Being a record of the ruminations, ramblings and obsessions of a Hound of the noblest breed (or so His Lordship claims, anyway). The focus being on dark music and culture, style, spirituality and - naturally – Basset Hounds.
Welcome to the chronicles of Lord Bassington-Bassington, coming to you from Little Storping in the Swuff – a quaint place located somewhere between England’s Lake District and the outskirts of the Norwegian capital.
This is intended as a log of His explorations of music, books, films and so on. I, your humble chronicler, is merely His Lordship’s secretary.
For more information on Lord Bassington-Bassington, please confer this blog’s opening post. Contacts can be directed to email@example.com.
Of the Wand and the Moon have released two small slabs on vinyl to coincide with the season's festivities. Lord Bassington-Bassington couldn't resist these, of course, and they are somewhere in Europe, in the huge mess the postal system becomes before the holidays.
So what better way to wish the readers of the Chronicles a merry Yule, Christmas (or whatever way your personal path makes you celebrate the season) than to share a song from OFTWATM's "It's Like Dying On Christmas Day" with our readers. We hope to see you in the new year, when His Lordship will hopefully be tempted out of his semi-hibernation underneath several thick blankets, so that this blog can be updated more often.

————

[Work instruction 1]
Which topics does the blog post name as its focus?
[Work instruction 2]
According to the blog post, where is Little Storping in the Swuff located?
[Work instruction 3]
Write the next part of the blog post, starting after its final sentence.
These items come from a separate, unrelated source.

Rendered chart images

————

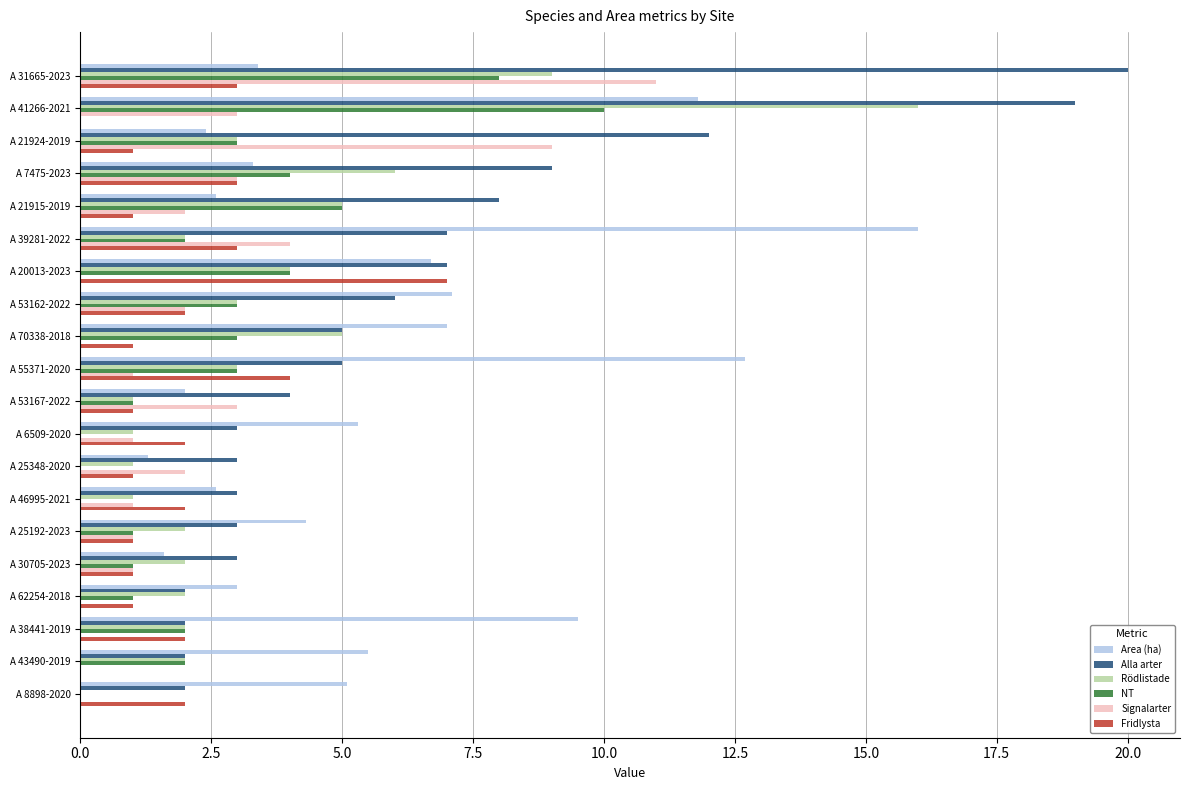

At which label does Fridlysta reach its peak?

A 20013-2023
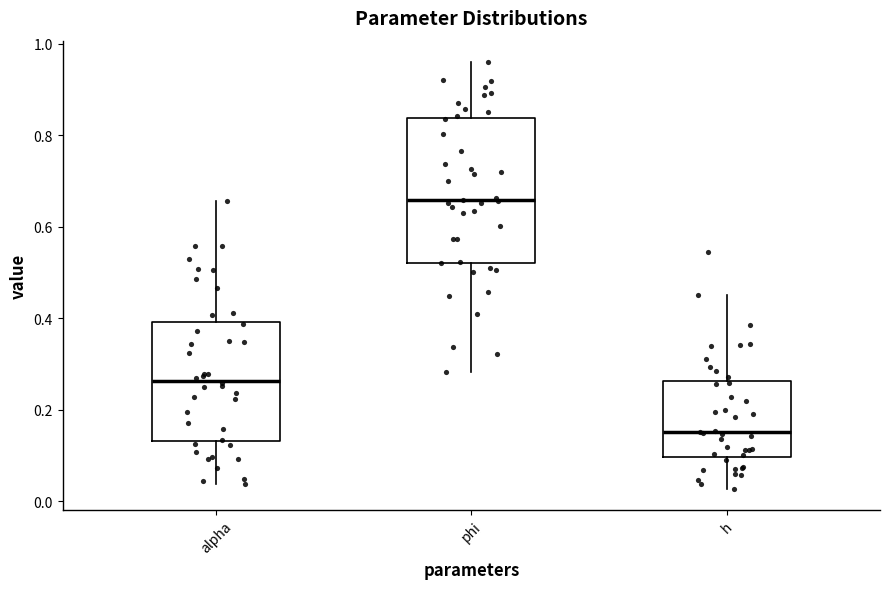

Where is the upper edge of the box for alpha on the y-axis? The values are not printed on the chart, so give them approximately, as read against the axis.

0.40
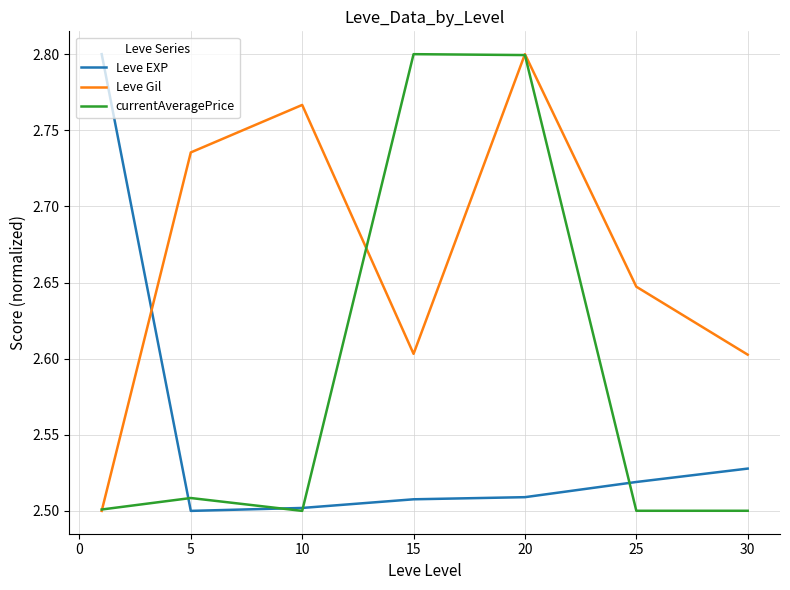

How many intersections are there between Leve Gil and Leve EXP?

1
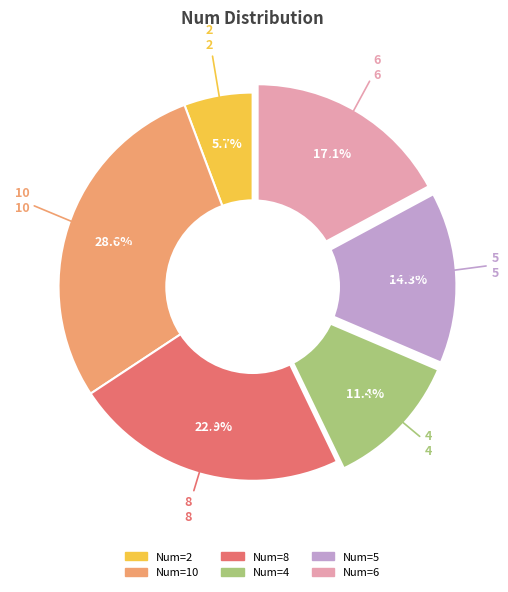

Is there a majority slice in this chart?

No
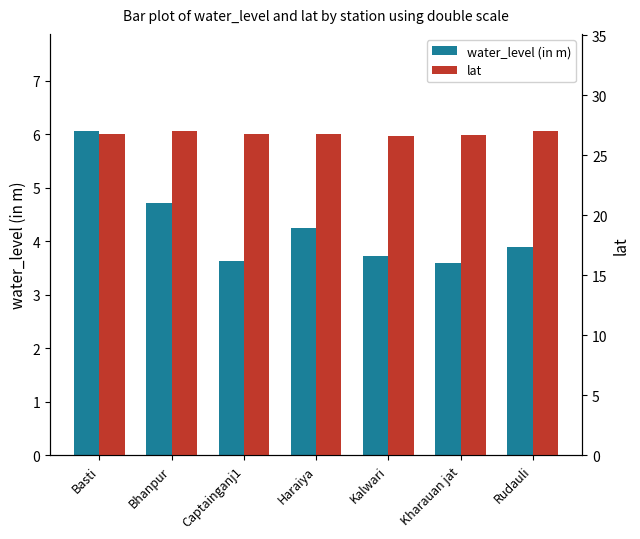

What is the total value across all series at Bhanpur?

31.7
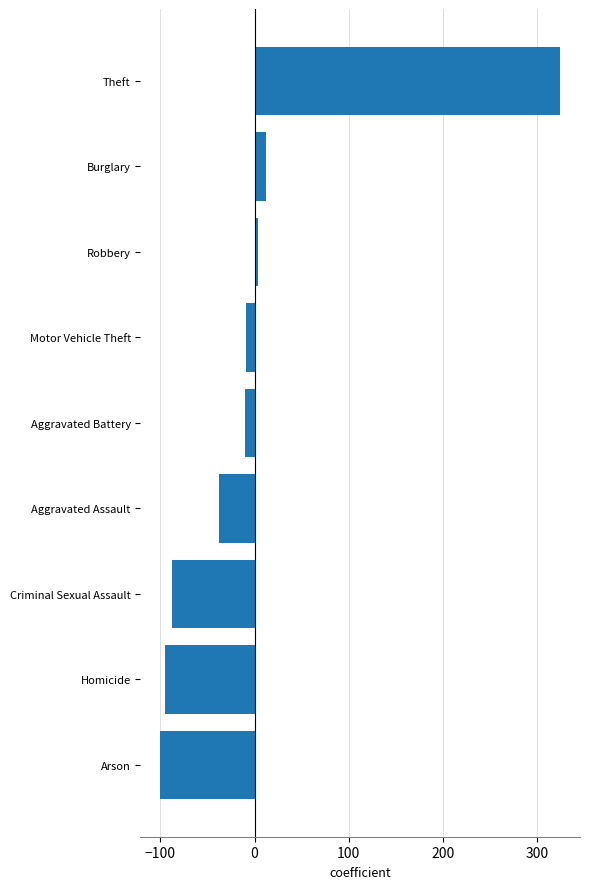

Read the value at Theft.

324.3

————

[Expected answer 1]
Dark music and culture, style, spirituality, and Basset Hounds.

[Expected answer 2]
Somewhere between England's Lake District and the outskirts of the Norwegian capital.

[Expected answer 3]
It arrived this morning; Mr. B Gentleman Rhymer’s new long-playing compact disc I Say! To say that this release has been eagerly awaited by Lord Bassington-Bassington is a bit of an understatement; its arrival is like, well, like Christmas. Which, of course, it is, judging from the calendar.
Sadly, all is not tea and roses in the land of chap-hop. The time of the release of I Say! finds our hero in a precarious situation, as he is embroiled in the first chap-hop ”dissing match”, being challenged by MC Elemental to some sort of spat. Well, we’re sure our mild-mannered hero prefers the sort of spats one wears to protect one’s shoes.
Lord Bassington-Bassington has not yet had the time to get his teeth properly into I Say! yet, but it sounds extremely promising, to say the least. So here, to celebrate the new album, is Mr. B's lament to the problems of getting good help, something Lord Bassington-Bassington knows all about (just look at the sub-standard job His Lordship’s secretary does with this blog).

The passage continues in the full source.